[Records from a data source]

########

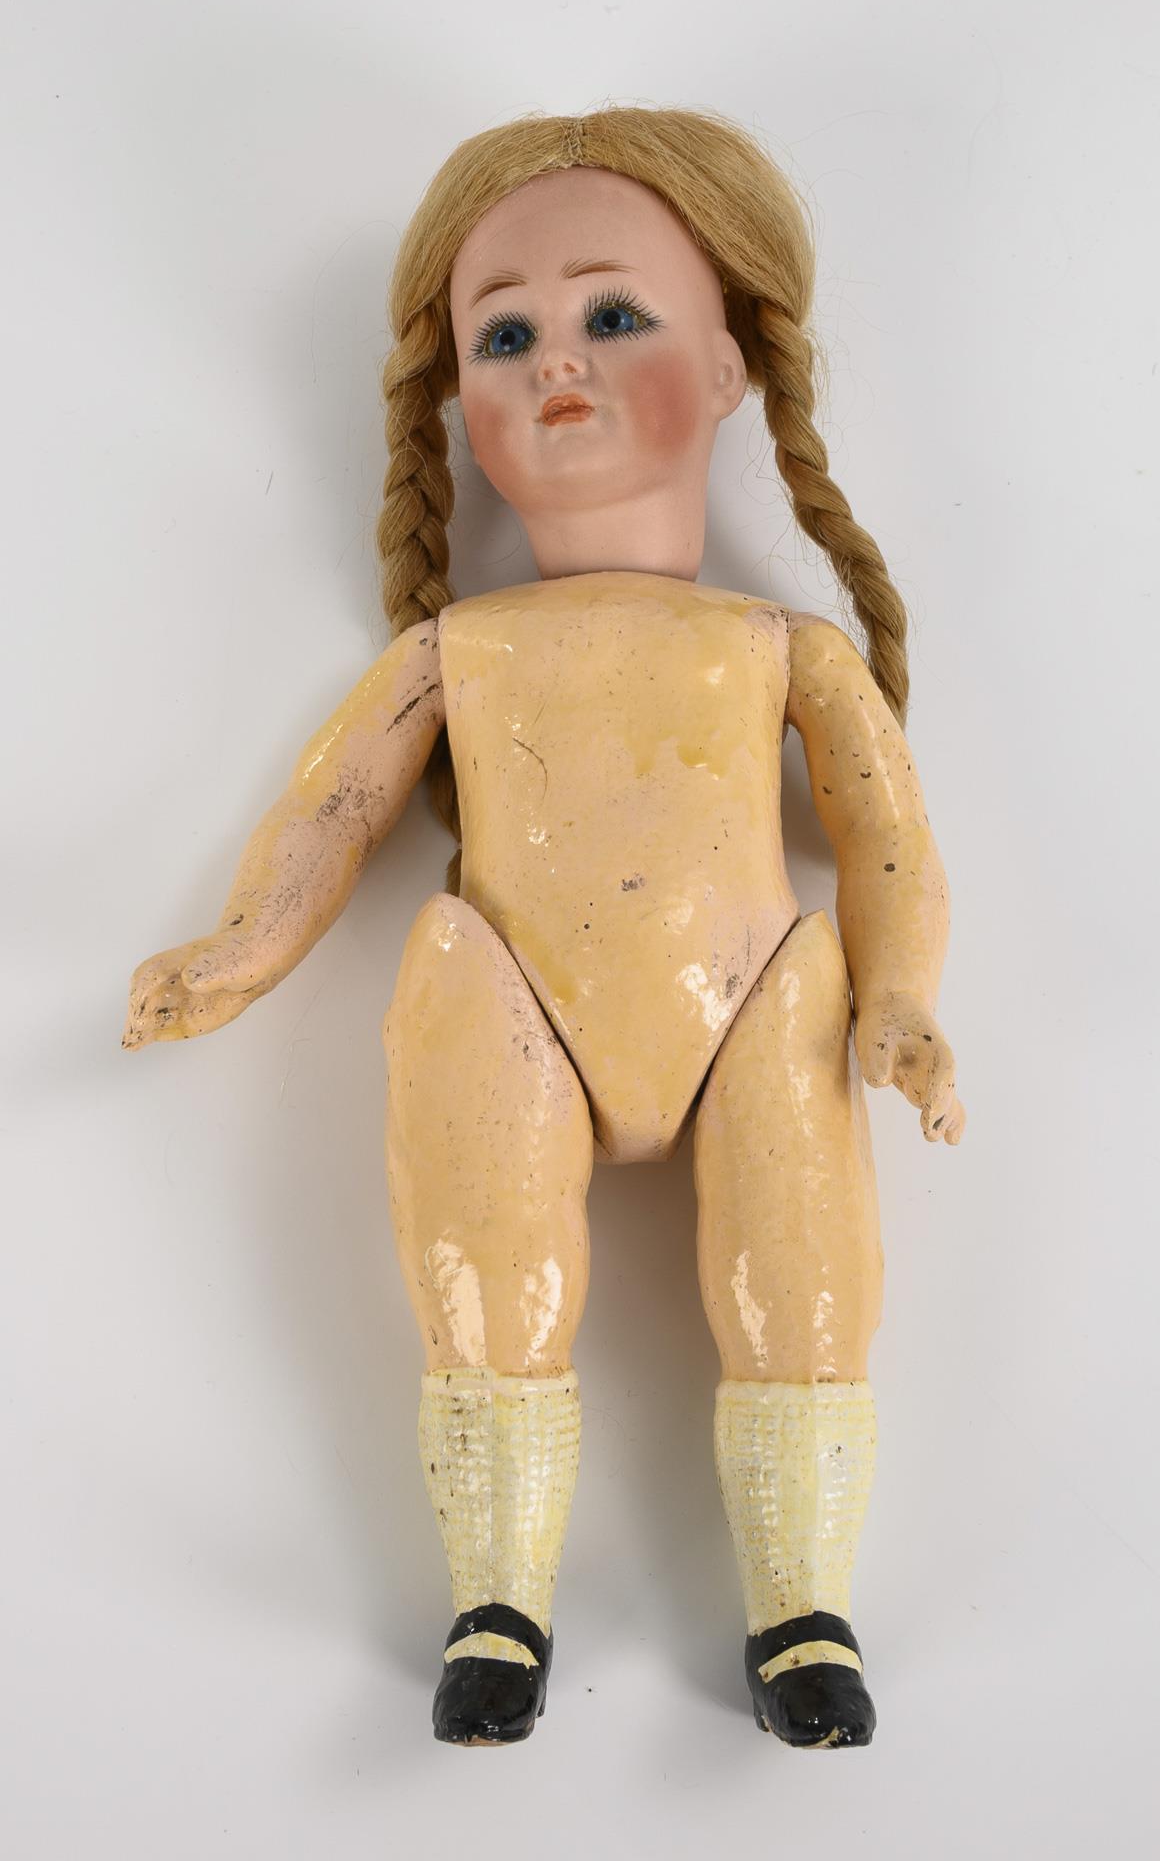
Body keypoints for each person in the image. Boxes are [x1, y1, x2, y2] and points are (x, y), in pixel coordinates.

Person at [124, 106, 964, 1751]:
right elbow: (332, 816)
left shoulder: (777, 646)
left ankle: (803, 1609)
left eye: (615, 313)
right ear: (458, 399)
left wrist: (902, 998)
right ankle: (498, 1602)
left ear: (733, 366)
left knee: (804, 1281)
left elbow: (886, 838)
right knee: (486, 1269)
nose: (556, 361)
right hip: (514, 997)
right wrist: (241, 947)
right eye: (504, 335)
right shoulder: (458, 651)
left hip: (759, 1004)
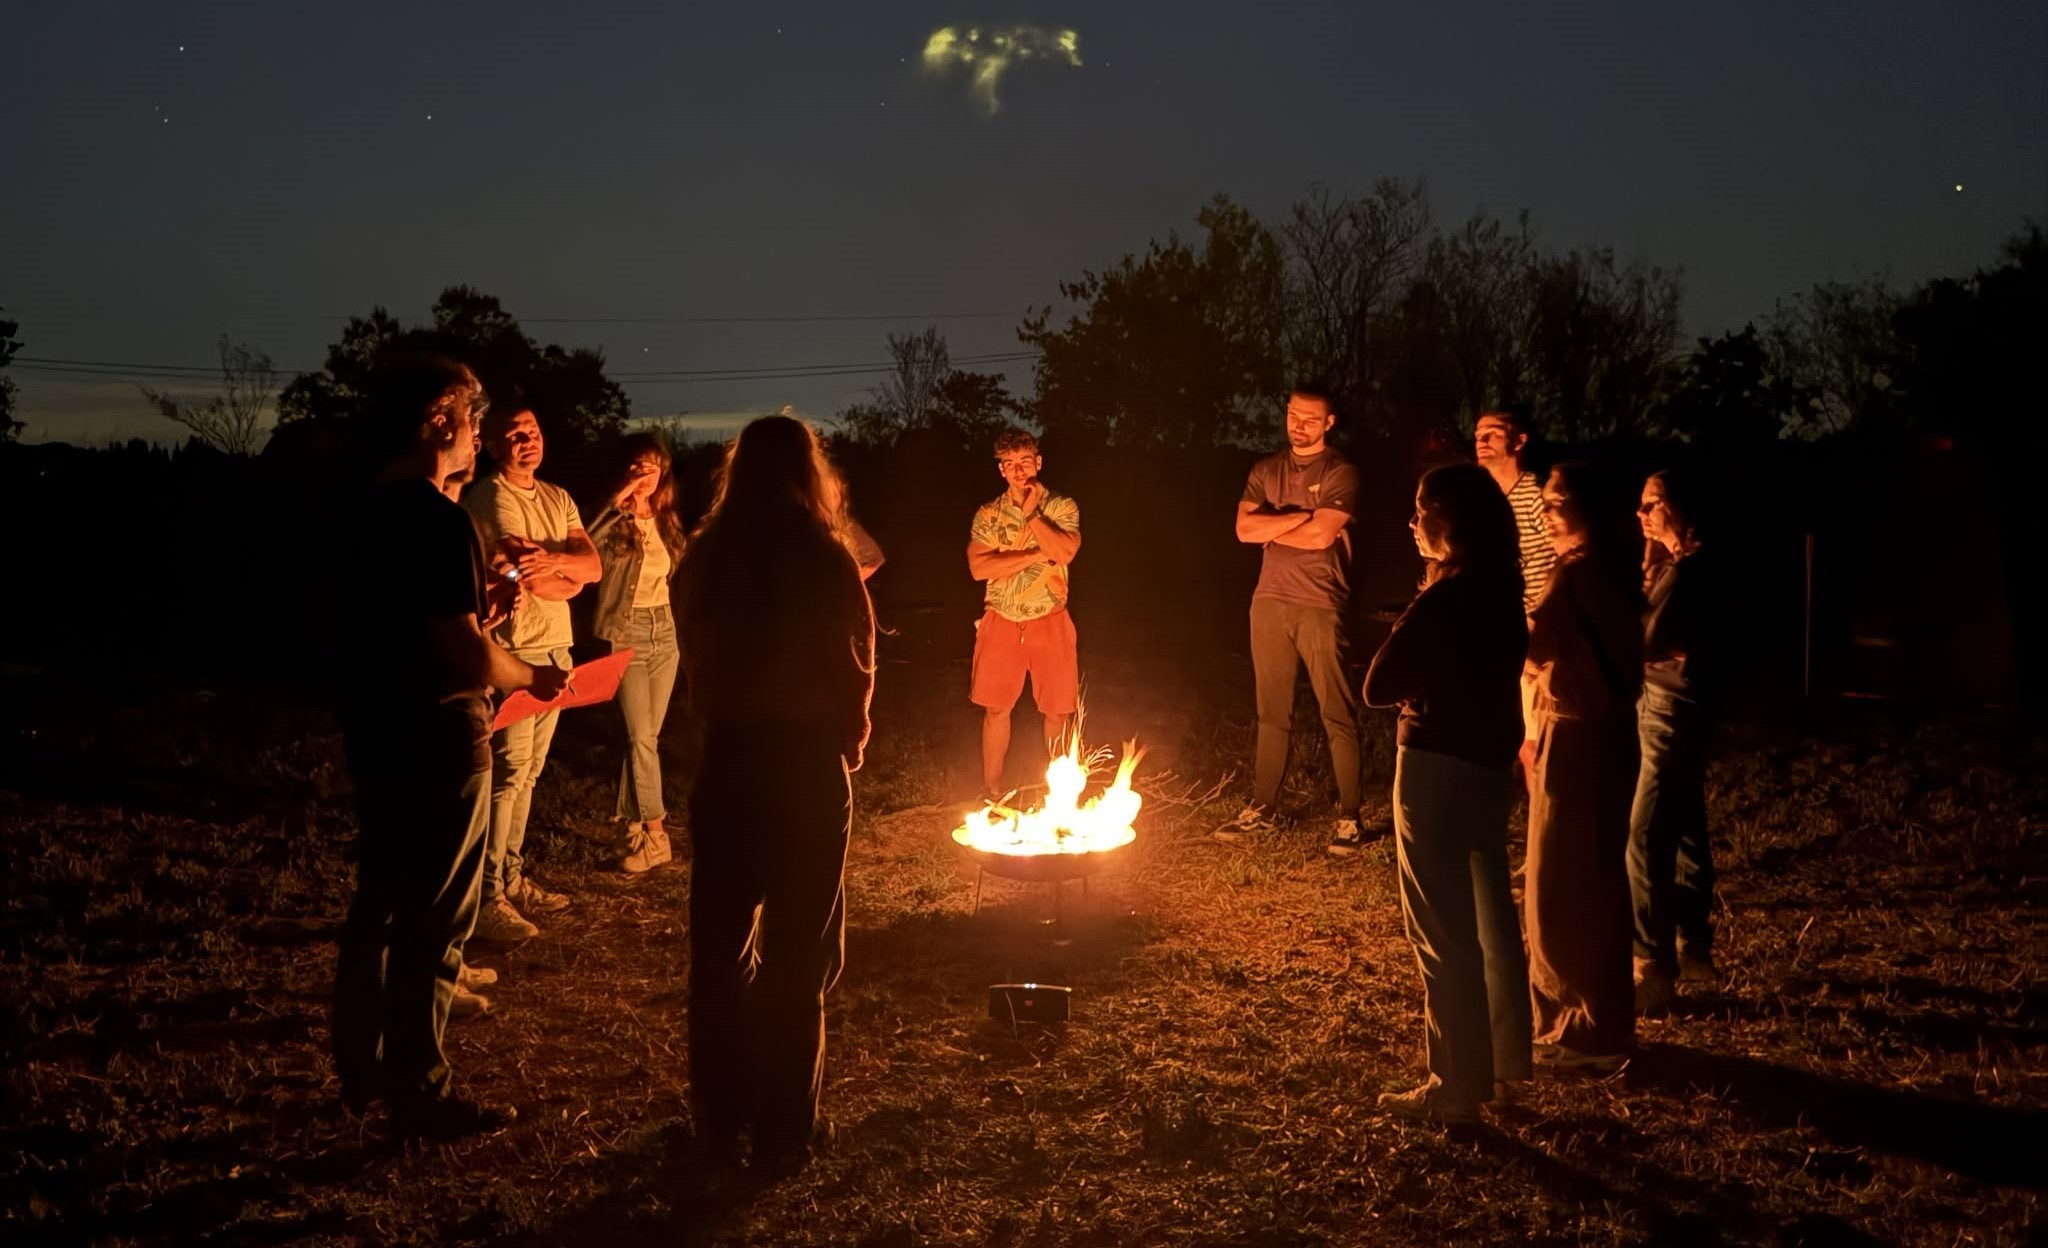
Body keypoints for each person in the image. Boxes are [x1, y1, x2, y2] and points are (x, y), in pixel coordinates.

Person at [333, 356, 568, 1139]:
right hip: (440, 735)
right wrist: (531, 674)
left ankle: (361, 1064)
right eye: (471, 422)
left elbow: (413, 622)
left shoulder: (361, 512)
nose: (477, 439)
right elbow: (465, 654)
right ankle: (420, 1091)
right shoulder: (438, 520)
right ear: (439, 420)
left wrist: (477, 614)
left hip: (375, 727)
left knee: (380, 899)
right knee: (435, 918)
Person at [676, 414, 875, 1174]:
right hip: (802, 764)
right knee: (799, 951)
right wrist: (851, 737)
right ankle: (786, 1129)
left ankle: (721, 1118)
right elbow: (855, 659)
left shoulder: (705, 558)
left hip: (730, 759)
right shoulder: (825, 557)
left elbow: (694, 655)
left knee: (719, 949)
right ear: (806, 472)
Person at [1365, 463, 1532, 1124]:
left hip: (1436, 769)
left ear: (1452, 519)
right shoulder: (1503, 591)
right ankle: (1502, 1062)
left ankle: (1455, 1085)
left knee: (1442, 928)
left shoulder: (1447, 597)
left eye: (1421, 509)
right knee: (1491, 920)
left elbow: (1378, 684)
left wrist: (1411, 631)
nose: (1411, 522)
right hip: (1489, 768)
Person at [461, 407, 602, 941]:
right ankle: (488, 894)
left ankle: (512, 877)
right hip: (517, 650)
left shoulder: (557, 497)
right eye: (516, 434)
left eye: (534, 431)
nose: (528, 441)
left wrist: (559, 565)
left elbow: (592, 568)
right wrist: (563, 568)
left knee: (531, 771)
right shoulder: (491, 497)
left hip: (556, 647)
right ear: (496, 445)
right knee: (509, 772)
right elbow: (528, 573)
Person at [1522, 464, 1645, 1071]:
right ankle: (1592, 1020)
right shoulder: (1611, 570)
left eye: (1558, 502)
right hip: (1600, 731)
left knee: (1567, 883)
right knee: (1589, 877)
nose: (1546, 513)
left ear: (1589, 508)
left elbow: (1535, 647)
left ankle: (1586, 1028)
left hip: (1578, 735)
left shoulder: (1580, 574)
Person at [1220, 384, 1368, 854]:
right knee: (1271, 712)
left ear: (1329, 423)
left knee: (1336, 711)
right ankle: (1264, 806)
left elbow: (1322, 537)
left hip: (1321, 601)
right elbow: (1244, 529)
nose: (1298, 426)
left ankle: (1350, 818)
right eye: (1292, 416)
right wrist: (1301, 516)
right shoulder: (1266, 469)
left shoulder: (1341, 470)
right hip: (1269, 601)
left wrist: (1276, 525)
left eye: (1310, 419)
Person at [1629, 469, 1722, 1012]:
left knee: (1642, 831)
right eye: (1641, 504)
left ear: (1683, 508)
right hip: (1673, 699)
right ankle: (1694, 948)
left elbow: (1643, 639)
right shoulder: (1670, 565)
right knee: (1686, 821)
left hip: (1668, 703)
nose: (1642, 514)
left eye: (1654, 503)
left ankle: (1652, 963)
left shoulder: (1690, 572)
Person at [966, 428, 1082, 799]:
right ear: (1001, 469)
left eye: (1025, 462)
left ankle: (1060, 795)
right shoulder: (988, 513)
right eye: (1010, 464)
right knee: (996, 709)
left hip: (1050, 616)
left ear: (1039, 462)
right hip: (1001, 617)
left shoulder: (1061, 507)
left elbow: (1064, 552)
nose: (1018, 471)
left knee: (1057, 711)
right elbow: (979, 568)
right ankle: (992, 789)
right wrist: (1036, 554)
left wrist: (1032, 515)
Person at [588, 434, 685, 874]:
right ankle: (658, 837)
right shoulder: (614, 519)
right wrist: (622, 495)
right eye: (638, 466)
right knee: (640, 737)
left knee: (645, 738)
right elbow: (585, 542)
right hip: (627, 631)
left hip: (666, 631)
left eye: (653, 467)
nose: (646, 475)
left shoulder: (667, 520)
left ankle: (632, 827)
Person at [1473, 409, 1553, 613]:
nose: (1482, 441)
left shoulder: (1538, 494)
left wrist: (1537, 613)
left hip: (1537, 617)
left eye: (1493, 433)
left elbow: (1565, 557)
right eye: (1478, 435)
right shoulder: (1480, 499)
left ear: (1519, 441)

########

# [YOUR GOAL]
Taking the line with "left elbow: (694, 655)" as the first and the line with "nose: (1411, 522)" as the last, retype that stretch of the data above exactly, with no other lines.

# [EXPECTED ANSWER]
left elbow: (694, 655)
left knee: (719, 949)
right ear: (806, 472)
Person at [1365, 463, 1532, 1124]:
left hip: (1436, 769)
left ear: (1452, 519)
right shoulder: (1503, 591)
right ankle: (1502, 1062)
left ankle: (1455, 1085)
left knee: (1442, 928)
left shoulder: (1447, 597)
left eye: (1421, 509)
right knee: (1491, 920)
left elbow: (1378, 684)
left wrist: (1411, 631)
nose: (1411, 522)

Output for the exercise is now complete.